A laser focus on food has helped Morrisons, Sainsbury’s and Tesco combat declining sales but looking to 2017 bolstering their general merchandise divisions will return to the fore.
It’s an unsurprising move given some of the figures that emerged from what the media dubbed ‘Super Thursday’ last week after the spate of sales updates given to the market. First up Sainsbury’s, which noted a 10% growth in Tu clothing sales over the third quarter. Similarly, Tesco’s F&F clothing brand enjoyed like-for-like growth of 4.3% while Morrisons’ Nutmeg clothing range continued to rise strongly with sales up over 30% for the nine week Christmas period.
“The clothing business was really, really exceptional over the Christmas quarter. And even general merchandise, again in a challenging market, we are showing growth,” said Sainsbury’s boss Mike Coupe during an analyst call last week (10 January).
But Sainsbury’s is looking to do more to establish the non-food business amongst consumers. Toward the end of 2016 it spun off the GM advertising from grocery – which went to Weiden + Kennedy – and put the account up for review, hunting for an agency that would deliver strategic planning as well as development of creative communications for Tu and general merchandise.
“We're now the sixth largest clothing retailer by volume and in some categories," said Coupe. "I think we now sell more volume than Marks & Spencer in children's wear. So, that shows the way that we've developed the proposition over the last few years and I think five years ago, you wouldn’t have believed that was possible.”
For Tesco, after 18 months refocusing on getting the basics right, the retailer is now on the hunt for the next phase of growth, consequently bringing its F&F brand back into the mix.
“If you ask people on the street what F&F is, they wouldn’t know,” Chris Other, global marketing director at F&F recently told The Drum. “So, we’ve got to improve the brand consideration and awareness – we need to get the brand out there.”
By Other’s own admission the F&F brand has had a “patchy” history in the UK. It had the autonomy to break free from the recognisable Tesco branding but until three years ago hadn’t been particularly consistent in what it had been producing. Now, it’s looking to tread the tricky path of re-connecting with its parent company without becoming a part of it.
“We’re looking to move the F&F brand on in all markets to have one look and feel that’s distinctive around F&F so people really start to understand the brand, what it’s about and where to buy it. For our customers, F&F is only available at Tesco and customers are happy about that,” continued Other.
“But it’s a different shopping mission, buying for grocery and buying for clothes, so [F&F] needs to look and feel different but still needs to work within that grocery environment. F&F is a brand in its own right and doesn’t just operate in the UK so it needs to be standalone and be able to work in both situations.”
This is tricky brief is being handled by creative agency ODD, which was appointed last November after F&F consolidated its roster of suppliers with the agency. The first piece of repositioning work is expected in April.

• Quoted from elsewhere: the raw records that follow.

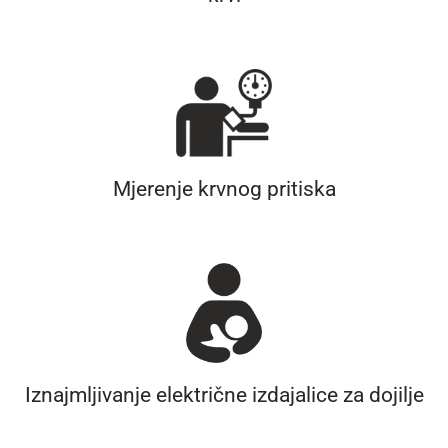
Mjerenje krvnog pritiska
Iznajmljivanje električne izdajalice za dojilje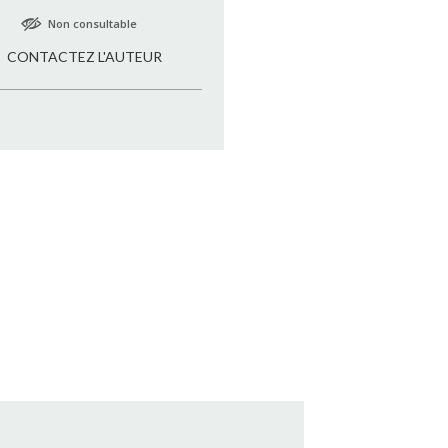
Non consultable
CONTACTEZ L'AUTEUR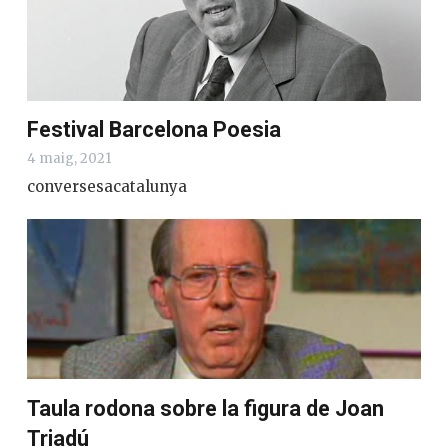
Festival Barcelona Poesia
4 maig, 2021
conversesacatalunya
Taula rodona sobre la figura de Joan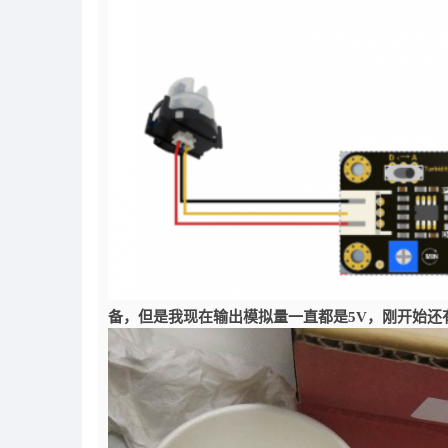
备，但是我现在输出模拟量一直都是5V，刚开始还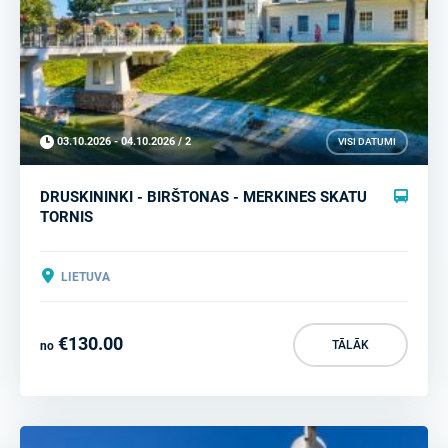
03.10.2026 - 04.10.2026 / 2
VISI DATUMI
DRUSKININKI - BIRŠTONAS - MERKINES SKATU
TORNIS
LIETUVA
€130.00
TĀLĀK
no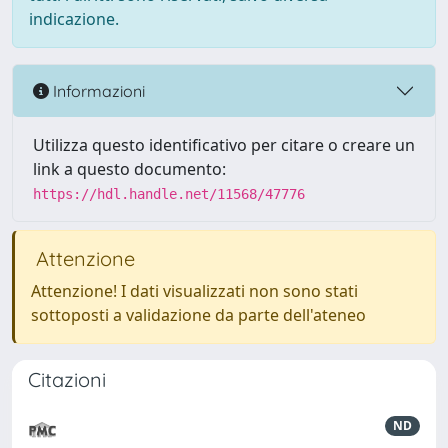
indicazione.
Informazioni
Utilizza questo identificativo per citare o creare un
link a questo documento:
https://hdl.handle.net/11568/47776
Attenzione
Attenzione! I dati visualizzati non sono stati
sottoposti a validazione da parte dell'ateneo
Citazioni
ND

But alongside a soon-to-be boosted Tu within Sainsbury’s, Tesco will also find its F&F brand perhaps unexpectedly competing with Morrisons, which has lagged behind its rivals when it comes to general merchandise.

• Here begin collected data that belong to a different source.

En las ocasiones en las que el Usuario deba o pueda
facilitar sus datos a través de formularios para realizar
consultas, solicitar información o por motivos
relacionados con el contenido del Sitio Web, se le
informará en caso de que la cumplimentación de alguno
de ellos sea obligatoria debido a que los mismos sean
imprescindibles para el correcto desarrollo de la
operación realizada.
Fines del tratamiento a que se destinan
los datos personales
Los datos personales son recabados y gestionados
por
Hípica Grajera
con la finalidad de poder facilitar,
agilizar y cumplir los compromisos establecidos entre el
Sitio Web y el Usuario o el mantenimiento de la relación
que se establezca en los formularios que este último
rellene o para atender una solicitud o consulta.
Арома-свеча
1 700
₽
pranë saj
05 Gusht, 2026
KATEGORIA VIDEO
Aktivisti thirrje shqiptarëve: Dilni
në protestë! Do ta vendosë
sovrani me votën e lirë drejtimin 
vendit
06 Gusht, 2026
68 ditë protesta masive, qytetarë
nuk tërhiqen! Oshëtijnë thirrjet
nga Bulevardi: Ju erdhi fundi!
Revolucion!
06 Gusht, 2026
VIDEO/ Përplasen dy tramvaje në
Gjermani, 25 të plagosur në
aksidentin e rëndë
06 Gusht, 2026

It only launched its first clothing line – Nutmeg – for children in 2013 and has since failed to venture into adult ranges. However, chief executive David Potts promised last year that Nutmeg would be put in a further 100 Morrisons stores this year and across the whole estate by the end of the financial year. Topping off that expansion will be an entry into womenswear, set to roll out in March.
“We’ve got more to go in terms of annualising the benefit of those sales and what customers want,” said Potts.
How Morrisons seeks to market its Nutmeg range remains unclear and it’s questionable how much investment would go into awareness-driving campaign given it still doesn’t sell clothing online.
But all of this comes against a bleak backdrop for clothing retailers, which has been well documented by the struggles at high street stalwarts Next and Marks and Spencer. But for the grocers their differentiating factor comes back to the fundamental reason that they went into clothing in the first place; convenience.
"If you can do your weekly shop, and grab the kids some new PJs, plus get a top for Friday night – amazing. And if anything, attitudes towards ‘everyday’ fashion have softened," said Rob Sellers, managing director at Grey Shopper.
"Brands like ASOS and H&M have helped people feel that clothing can be undbranded and ‘disposable’. So, it makes sense that these business should invest in the category."
And the competition from the high street shouldn't be a concern for Tesco, Sainsbruy's and Morrisons, based squarely in the fact that if they have millions of people coming to their retail spaces (either physical or digital), then cross selling makes perfect sense.
"The challenge is to make your product ‘desirable enough’ to capture enough of those purchases. Hence the investment in building the brand awareness and perception of the likes of Tu, F&F and Nutmeg," he surmised.